Exclusive: Host 'turns tables' on Enterprise Inns

By Tony Halstead

- Last updated on GMT

Palmerston: freehold sold at auction
Palmerston: freehold sold at auction
An Enterprise Inns tenant claims to have turned the tables on the giant pubco by buying his freehold in a sale-and-leaseback deal.

An Enterprise Inns tenant claims to have turned the tables on the giant pubco following a sale-and-leaseback deal on his London pub which has seen him buy the freehold of the property.

Entrepreneur Paul Rigby, who still runs the Palmerston in East Dulwich as a tenant, maintains Enterprise is set to lose money as the deal yields less revenue for the company than it pays out.

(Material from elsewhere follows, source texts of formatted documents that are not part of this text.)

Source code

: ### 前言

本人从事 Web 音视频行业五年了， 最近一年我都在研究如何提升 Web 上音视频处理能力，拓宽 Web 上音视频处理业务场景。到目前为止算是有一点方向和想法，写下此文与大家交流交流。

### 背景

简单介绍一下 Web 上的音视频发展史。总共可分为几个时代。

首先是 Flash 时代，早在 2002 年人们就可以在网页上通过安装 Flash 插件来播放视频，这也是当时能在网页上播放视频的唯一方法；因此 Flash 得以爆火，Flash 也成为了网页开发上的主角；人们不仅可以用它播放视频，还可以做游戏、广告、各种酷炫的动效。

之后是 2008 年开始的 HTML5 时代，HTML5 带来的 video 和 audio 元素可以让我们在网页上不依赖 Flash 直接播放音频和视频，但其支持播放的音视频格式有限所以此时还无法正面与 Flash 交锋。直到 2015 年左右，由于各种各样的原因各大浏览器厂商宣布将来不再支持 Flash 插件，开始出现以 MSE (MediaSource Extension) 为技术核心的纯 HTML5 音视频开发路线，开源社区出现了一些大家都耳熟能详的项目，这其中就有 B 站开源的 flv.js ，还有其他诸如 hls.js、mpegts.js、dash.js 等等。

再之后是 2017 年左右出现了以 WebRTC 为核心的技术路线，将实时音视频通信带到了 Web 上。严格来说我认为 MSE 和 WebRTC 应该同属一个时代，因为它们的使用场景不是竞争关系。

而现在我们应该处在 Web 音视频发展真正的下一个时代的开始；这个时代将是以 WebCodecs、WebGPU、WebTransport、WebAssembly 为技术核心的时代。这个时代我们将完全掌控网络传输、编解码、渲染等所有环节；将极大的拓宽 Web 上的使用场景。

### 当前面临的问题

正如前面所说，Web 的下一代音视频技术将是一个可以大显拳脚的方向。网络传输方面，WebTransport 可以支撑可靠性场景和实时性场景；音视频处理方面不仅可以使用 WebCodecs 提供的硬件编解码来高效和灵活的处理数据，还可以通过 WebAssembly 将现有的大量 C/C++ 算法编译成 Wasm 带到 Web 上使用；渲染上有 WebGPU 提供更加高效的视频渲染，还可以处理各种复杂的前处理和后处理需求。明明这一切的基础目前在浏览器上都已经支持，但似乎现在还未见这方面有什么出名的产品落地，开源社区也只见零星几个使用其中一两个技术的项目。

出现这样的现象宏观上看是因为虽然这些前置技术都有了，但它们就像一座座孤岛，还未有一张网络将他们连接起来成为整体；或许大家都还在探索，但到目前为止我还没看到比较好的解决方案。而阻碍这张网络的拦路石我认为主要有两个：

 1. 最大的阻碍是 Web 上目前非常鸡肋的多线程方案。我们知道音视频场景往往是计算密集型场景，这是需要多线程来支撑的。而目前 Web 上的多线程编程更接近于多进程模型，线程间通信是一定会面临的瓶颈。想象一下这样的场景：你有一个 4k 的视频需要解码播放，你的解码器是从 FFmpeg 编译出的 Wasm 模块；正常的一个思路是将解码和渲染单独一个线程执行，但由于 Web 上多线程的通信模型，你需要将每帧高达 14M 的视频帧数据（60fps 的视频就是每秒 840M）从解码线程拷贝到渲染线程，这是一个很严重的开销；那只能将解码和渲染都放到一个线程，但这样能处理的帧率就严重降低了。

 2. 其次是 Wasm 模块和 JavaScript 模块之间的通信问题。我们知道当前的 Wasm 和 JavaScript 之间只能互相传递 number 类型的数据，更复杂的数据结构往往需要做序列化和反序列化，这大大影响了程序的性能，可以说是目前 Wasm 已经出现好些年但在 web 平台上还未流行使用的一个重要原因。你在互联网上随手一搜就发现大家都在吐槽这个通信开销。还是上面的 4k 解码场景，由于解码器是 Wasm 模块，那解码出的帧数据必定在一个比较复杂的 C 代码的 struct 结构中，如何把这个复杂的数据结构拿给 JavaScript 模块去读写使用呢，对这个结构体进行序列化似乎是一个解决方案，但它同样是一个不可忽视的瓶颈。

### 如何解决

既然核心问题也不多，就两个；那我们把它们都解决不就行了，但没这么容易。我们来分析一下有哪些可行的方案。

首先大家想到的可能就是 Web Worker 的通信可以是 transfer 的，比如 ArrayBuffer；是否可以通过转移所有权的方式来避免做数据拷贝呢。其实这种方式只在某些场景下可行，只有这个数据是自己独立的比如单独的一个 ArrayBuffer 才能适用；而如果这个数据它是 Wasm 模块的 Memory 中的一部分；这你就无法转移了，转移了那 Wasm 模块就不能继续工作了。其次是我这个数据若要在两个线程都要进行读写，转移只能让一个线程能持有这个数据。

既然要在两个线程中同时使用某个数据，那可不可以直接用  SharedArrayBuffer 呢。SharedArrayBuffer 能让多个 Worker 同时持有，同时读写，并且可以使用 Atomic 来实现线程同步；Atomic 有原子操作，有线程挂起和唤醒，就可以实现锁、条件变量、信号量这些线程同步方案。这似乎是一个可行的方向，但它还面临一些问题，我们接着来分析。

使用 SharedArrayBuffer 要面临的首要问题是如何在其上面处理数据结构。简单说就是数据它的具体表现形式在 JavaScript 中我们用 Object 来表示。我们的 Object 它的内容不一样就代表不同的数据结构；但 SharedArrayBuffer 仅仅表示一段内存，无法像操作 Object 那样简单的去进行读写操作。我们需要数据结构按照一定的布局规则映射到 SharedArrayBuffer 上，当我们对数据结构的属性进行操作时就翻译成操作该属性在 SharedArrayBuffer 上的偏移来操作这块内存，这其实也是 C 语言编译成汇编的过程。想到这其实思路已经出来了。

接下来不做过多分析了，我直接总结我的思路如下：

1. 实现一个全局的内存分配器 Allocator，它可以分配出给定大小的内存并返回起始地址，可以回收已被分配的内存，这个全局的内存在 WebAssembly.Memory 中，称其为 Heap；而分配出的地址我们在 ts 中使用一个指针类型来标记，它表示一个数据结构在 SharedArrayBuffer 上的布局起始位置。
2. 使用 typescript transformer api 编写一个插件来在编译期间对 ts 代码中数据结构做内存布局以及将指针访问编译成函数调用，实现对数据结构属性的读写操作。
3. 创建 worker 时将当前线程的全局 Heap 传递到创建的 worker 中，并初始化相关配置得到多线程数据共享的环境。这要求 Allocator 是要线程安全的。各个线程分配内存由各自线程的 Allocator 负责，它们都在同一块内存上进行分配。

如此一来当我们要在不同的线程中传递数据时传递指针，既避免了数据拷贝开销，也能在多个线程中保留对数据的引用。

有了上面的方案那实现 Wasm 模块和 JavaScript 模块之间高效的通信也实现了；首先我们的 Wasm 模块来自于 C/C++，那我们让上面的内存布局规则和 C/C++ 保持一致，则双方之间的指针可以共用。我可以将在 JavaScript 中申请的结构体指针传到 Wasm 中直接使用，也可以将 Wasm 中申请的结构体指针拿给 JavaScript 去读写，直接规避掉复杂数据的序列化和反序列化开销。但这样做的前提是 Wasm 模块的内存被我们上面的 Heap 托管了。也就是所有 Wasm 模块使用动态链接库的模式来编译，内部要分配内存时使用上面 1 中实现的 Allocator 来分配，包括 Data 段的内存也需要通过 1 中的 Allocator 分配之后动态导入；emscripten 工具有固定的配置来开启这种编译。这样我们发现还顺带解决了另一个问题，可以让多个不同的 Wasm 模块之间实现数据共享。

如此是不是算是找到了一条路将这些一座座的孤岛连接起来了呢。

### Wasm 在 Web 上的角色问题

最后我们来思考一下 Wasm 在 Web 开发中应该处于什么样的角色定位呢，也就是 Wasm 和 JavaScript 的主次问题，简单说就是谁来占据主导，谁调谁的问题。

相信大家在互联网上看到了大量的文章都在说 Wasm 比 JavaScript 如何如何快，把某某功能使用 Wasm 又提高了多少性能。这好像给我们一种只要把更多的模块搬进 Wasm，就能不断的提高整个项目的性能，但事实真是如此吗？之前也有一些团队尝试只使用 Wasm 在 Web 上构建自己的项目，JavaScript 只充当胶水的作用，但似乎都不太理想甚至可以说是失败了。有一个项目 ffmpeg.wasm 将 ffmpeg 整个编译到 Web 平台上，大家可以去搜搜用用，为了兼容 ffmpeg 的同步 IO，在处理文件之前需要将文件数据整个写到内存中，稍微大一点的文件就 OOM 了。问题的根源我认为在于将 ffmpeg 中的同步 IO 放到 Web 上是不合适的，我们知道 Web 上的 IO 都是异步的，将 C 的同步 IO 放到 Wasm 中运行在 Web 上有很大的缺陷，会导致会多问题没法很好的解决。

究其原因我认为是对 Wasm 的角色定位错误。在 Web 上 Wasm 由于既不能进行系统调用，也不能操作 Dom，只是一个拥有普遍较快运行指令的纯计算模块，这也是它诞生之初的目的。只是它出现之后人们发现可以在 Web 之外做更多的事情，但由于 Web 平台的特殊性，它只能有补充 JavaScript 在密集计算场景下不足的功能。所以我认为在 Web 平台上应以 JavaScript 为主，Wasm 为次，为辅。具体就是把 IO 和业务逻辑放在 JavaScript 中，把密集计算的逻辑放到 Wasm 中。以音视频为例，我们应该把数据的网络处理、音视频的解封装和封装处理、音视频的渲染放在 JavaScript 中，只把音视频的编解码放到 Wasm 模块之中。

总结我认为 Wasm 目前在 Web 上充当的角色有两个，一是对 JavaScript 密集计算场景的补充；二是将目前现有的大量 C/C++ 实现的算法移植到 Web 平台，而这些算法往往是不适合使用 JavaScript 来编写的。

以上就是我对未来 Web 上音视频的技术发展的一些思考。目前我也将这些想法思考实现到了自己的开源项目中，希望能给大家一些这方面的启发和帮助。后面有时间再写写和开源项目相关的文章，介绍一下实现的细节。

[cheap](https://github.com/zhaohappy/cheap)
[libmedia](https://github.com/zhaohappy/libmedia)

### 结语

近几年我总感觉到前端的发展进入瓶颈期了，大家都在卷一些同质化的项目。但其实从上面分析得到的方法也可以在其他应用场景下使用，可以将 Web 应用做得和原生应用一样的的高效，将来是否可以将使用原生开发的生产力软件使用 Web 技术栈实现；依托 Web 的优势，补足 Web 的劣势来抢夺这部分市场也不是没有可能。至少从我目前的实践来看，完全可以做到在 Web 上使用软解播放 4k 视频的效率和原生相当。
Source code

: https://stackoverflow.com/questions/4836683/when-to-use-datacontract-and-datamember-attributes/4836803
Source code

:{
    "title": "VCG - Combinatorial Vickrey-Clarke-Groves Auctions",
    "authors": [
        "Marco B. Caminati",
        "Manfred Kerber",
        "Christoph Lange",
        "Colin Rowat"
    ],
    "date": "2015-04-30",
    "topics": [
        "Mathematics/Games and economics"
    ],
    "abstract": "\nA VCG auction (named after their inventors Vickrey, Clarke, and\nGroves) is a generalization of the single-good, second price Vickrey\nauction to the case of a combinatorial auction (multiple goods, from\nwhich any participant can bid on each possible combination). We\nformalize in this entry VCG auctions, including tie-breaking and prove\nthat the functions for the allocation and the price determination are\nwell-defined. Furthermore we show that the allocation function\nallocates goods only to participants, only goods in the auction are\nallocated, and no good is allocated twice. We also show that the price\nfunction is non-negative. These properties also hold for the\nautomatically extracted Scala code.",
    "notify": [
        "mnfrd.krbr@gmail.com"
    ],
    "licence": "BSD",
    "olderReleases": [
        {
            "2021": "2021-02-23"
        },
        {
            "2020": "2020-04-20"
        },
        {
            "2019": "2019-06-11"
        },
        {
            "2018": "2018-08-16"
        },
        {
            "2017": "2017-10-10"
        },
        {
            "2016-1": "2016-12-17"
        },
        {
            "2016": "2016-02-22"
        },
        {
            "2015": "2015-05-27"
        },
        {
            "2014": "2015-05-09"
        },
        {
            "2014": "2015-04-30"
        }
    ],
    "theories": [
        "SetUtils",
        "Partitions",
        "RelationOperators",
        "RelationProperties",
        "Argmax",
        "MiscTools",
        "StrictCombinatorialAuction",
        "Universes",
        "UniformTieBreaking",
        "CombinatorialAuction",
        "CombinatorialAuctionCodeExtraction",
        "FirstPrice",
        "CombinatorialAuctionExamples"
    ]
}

But industry experts insist his assumptions on Enterprise income may be wrong.

Rigby side-stepped Enterprise by buying the pub at auction for £986,000 in October — it was available for him to buy outright for £1.2m. A bizarre situation now sees Enterprise paying Rigby £65,000 per annum in freehold rent — £21,000 more than the £44,000 he pays the company in dry rent.

Beer-tie income

Rigby claims beer sales at the Palmerston means Enterprise is well short of the sum it needs to bridge the gap.

The Palmerston is turning over 110 to 115 barrels a year — but according to Rigby, the pub needs to sell just over 131 barrels for Enterprise to break even, using his calculations based on £160 per-barrel income for Enterprise.

But industry observers have suggested Enterprise may well be earning a figure in excess of £200 per barrel discount — some claim large tenanted pubcos earn up to £220 per barrel discount.

A total of £200 per barrel off-invoice discount would deliver £23,000 of extra income for Enterprise on current barrelage figures.

Rigby argues that his food and wine sales are set to increase at the expense of beer, reducing Enterprise's beer-tie income further.

"It's a bizarre situation which feels almost as if we have a squatter in our cellar. As we sell less beer and more wine, perhaps the squatter will realise it's time to move on," he suggested.

Flawed assumptions

Rigby and his business partner Jamie Younger took over the pub in 2004 when Unique was its landlord.

The duo have built up the business steadily over the years, winning numerous food and restaurant awards.

"Enterprise never wanted to sell the pub to us. By creating a situation where we became landlord, we turned the tables," Rigby said.

An Enterprise spokesman said: "Mr Rigby's assessment is based on flawed assumptions. He fails to understand the value-creation differences between outright sale of a pub and a sale-and-leaseback transaction."